Some folks want to claim it’s all because of football and NIL. Correct when it comes to the non-power conference schools, but among the power conferences, which have far more money, the move is fueled by fewer and fewer Americans are into tennis these days. A look at the men’s and women’s tennis rosters at the University of Florida is a good example.
Of the ten listed on Florida’s men’s roster, only three are Americans. The other six are from Venezuela, Sweden, England, Australia, Thailand, Spain and Cyprus. On the women’s roster, the only American is India Houghton, a graduate transfer who played at Iowa State and Miami before landing in Gainesville. The other seven are from England (2), Slovakia, Russia, Canada, China and France.
Only two of the top ten ranked Division I collegiate men are American, three women.
The last time an American man won the US Open tennis title was 2003 when Andy Roddick took the title. An American man hasn’t won Wimbledon since Pete Sampras did it in 1999. On the women’s side, Serena Williams is the last American to win the US Open (2014) and Wimbledon (2016).
Former Gator Ben Shelton (6) and Taylor Fritz (7) are the only Americans in the top ten on the men’s pro tour. On the women’s pro tour, CoCo Grauf (3), Jessica Pegula (5) and Amanda Anisimova (6) are the only Americans in the top ten.
The sport is in decline in the US and until more Americans excel in tennis, more and more schools are going to choose to expend their resources in other sports.
ONE FINAL PITHY THOUGHT: No one seems to know who coined the phrase “if it ain’t broke, don’t fix it” but someone needs to remind the NCAA, which, in its infinite wisdom is going to expand the NCAA Tournament to 76 teams.
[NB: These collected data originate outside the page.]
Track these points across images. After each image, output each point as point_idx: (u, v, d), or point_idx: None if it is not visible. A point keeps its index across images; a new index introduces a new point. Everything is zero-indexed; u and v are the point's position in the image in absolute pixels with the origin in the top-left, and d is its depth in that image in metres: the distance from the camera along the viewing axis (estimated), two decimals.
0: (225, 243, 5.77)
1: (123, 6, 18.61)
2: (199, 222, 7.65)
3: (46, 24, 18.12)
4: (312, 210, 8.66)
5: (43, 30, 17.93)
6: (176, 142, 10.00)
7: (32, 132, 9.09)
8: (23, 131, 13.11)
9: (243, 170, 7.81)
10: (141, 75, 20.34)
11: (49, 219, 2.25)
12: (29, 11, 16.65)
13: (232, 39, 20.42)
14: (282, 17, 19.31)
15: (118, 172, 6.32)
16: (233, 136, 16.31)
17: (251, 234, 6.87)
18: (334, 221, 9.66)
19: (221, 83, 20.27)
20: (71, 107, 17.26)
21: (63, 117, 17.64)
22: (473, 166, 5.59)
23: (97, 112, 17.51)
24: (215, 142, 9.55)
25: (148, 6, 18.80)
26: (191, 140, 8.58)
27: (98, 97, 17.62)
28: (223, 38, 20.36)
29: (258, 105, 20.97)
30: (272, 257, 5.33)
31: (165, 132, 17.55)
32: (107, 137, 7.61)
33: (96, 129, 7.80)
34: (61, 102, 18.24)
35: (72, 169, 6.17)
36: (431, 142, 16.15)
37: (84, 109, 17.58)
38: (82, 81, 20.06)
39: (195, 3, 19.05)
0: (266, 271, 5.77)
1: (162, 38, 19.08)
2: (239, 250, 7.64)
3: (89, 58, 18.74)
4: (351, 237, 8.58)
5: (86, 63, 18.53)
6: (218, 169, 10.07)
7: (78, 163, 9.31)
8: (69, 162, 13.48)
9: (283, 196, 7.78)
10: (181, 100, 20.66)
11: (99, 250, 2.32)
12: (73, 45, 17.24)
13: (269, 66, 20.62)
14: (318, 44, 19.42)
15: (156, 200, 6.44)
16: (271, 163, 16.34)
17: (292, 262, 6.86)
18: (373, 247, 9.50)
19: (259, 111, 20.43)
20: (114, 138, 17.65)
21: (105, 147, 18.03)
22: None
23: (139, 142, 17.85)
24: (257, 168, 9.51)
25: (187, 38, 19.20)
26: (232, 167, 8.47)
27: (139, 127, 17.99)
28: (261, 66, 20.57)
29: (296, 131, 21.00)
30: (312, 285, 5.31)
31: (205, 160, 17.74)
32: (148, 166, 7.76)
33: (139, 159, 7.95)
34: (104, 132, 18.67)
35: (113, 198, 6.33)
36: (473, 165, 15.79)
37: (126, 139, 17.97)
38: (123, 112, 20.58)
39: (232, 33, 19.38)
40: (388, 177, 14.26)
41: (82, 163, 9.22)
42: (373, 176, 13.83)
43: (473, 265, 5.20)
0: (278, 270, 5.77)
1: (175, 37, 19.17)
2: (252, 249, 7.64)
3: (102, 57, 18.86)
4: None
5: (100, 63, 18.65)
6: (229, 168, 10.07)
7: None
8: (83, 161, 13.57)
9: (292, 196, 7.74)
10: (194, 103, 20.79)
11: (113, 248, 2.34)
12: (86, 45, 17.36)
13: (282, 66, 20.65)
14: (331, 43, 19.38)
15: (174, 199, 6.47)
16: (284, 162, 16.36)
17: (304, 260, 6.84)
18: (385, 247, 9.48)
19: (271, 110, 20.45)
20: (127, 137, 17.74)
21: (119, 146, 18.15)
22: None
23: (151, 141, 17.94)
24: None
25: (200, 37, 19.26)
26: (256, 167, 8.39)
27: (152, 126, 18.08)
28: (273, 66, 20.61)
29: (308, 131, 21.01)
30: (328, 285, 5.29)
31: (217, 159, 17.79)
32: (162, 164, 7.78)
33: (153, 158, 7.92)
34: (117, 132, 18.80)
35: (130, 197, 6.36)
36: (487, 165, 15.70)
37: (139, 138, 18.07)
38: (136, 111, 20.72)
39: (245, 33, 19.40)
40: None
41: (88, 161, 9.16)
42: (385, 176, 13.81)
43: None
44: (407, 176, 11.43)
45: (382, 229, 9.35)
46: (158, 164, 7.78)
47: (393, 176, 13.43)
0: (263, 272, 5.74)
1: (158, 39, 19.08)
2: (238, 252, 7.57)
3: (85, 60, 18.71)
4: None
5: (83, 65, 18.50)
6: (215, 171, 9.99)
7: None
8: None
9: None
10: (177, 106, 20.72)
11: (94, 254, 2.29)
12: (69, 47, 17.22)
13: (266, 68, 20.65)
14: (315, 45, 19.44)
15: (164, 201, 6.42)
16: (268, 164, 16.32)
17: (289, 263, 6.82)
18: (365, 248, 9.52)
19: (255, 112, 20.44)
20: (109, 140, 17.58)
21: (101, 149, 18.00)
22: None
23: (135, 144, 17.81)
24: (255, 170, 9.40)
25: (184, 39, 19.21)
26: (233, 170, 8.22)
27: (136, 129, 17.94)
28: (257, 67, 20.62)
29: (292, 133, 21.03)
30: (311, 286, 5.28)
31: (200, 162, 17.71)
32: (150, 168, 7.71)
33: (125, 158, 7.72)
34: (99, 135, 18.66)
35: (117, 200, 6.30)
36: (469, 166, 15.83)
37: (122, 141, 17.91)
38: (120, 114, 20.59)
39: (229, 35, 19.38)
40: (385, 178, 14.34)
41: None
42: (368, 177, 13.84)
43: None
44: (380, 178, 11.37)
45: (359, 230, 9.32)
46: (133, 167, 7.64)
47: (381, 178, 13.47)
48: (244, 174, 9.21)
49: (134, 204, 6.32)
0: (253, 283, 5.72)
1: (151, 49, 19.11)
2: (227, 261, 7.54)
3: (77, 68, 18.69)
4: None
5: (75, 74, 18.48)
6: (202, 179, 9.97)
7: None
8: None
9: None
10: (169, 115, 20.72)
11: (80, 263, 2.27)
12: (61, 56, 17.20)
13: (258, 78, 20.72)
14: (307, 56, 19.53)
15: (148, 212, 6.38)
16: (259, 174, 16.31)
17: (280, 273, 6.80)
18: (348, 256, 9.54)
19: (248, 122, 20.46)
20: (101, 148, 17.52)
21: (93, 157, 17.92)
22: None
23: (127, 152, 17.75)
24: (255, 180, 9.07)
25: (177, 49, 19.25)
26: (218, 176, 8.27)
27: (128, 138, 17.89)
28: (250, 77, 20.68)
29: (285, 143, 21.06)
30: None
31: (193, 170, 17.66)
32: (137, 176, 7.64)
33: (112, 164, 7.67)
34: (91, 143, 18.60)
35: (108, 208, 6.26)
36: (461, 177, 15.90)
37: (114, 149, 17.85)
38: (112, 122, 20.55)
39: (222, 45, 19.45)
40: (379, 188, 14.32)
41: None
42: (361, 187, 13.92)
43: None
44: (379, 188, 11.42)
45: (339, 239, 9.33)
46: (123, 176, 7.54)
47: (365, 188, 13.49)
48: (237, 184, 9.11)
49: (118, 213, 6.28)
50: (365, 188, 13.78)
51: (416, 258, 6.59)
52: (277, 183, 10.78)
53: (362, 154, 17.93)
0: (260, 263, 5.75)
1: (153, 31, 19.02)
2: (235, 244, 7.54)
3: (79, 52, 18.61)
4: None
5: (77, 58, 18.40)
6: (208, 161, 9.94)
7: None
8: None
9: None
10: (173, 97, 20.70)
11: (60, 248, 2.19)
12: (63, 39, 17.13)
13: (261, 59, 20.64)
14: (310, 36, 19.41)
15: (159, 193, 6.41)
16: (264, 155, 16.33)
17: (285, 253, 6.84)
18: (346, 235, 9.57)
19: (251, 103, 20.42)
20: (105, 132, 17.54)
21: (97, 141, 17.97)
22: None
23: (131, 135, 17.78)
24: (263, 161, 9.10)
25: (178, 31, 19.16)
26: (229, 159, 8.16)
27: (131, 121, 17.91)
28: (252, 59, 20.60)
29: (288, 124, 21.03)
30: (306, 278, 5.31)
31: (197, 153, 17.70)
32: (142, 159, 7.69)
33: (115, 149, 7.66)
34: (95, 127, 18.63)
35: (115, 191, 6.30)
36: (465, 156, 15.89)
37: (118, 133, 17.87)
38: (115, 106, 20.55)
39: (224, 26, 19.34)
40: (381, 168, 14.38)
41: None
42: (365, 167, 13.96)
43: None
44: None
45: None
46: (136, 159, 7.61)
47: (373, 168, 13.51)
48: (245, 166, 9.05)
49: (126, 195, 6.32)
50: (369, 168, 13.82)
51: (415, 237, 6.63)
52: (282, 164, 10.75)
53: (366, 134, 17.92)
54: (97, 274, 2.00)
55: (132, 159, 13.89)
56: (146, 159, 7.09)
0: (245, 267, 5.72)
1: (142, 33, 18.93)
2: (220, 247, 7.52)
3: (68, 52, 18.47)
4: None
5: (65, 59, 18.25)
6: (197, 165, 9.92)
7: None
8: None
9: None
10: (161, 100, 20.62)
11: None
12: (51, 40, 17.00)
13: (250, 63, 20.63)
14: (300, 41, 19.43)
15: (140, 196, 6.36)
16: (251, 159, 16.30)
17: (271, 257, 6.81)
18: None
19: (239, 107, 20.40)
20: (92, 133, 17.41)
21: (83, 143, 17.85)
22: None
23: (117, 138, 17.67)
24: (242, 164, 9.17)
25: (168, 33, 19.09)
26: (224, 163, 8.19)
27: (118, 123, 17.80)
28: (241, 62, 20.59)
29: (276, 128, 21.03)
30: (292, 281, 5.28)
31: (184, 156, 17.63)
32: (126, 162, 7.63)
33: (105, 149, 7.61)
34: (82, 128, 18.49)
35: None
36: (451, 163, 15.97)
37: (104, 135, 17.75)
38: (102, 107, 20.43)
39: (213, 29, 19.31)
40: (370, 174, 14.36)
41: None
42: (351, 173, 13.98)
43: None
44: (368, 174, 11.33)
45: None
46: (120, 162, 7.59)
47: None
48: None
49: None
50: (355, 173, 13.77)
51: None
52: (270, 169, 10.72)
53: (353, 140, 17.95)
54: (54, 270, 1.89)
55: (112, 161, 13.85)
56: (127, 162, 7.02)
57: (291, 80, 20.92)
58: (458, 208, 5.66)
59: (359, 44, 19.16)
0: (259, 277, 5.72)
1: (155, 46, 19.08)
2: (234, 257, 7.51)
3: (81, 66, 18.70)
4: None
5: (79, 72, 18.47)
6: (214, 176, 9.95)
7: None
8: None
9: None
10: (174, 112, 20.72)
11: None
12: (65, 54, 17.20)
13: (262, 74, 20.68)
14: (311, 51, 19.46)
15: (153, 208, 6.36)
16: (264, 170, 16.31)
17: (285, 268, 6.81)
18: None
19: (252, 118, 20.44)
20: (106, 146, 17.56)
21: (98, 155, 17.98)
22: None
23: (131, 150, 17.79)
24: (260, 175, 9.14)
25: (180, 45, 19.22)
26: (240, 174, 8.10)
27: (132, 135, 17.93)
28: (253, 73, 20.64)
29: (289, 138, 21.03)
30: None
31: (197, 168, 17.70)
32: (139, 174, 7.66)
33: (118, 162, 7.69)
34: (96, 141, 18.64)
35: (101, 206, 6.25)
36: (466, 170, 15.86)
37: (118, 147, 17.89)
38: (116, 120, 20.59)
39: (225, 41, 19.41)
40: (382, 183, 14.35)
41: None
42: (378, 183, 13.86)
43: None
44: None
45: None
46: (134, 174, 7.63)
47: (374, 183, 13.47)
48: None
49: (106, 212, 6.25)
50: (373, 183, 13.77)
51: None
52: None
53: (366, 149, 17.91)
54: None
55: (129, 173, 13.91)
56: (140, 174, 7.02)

Just what we need, an infusion of mediocrity into a tournament that basically rules the sports world during the month of March.
Instead of four play-in games involving eight teams on two nights in Dayton, another eight games and 16 teams will be added, perhaps at two other sites. Ya-hoo. The 12 winners of these games will complete the NCAA Tournament field of 64 teams.
Supposedly, this will open things up so typical one-bid leagues can get a second team in if their regular season champion gets ambushed in the conference tournament. That happens all the time but how many of those teams are actual threats to win the national championship? And, doesn’t this open the door for more mediocre teams at the power conference level to sneak in?
If the tournament had been expanded last season, Auburn, which was 17-16 after the SEC Tournament, would have gotten in. Yes, Auburn won the NIT, but does anyone with a functioning brain believe the Tigers would have been a threat to win it all?
Of course, expansion almost surely means the death of the NIT, which has become known as the Nobody’s Interested Tournament. Expanding the NCAA Tournament seriously deletes the pool of so-so teams that get a chance to play on after they take a powder in their conference tournament.
The increase in television revenue from adding eight more play-in games won’t be significant so why add more games? The tournament is far from broken and doesn’t need fixing.
But, lest we forget, this is the NCAA we are talking about, the same organization that Brian Bosworth once called the “National Communists Against Athletes.” Lots of folks laughed when he wore the T-shirt with that slogan emblazoned on it. Nobody should be laughing now.



Good article until the stupid last paragraph. It’s all about big $ and unregulated capitalism how in the f is that communist (there aren’t any commies anymore btw)? Bosworth, who used to hock a loogie into the face of the first guy he tackled every game never read a book so that figures
Fantastic and informative article! The finest sports journalist in America; Franz Beard!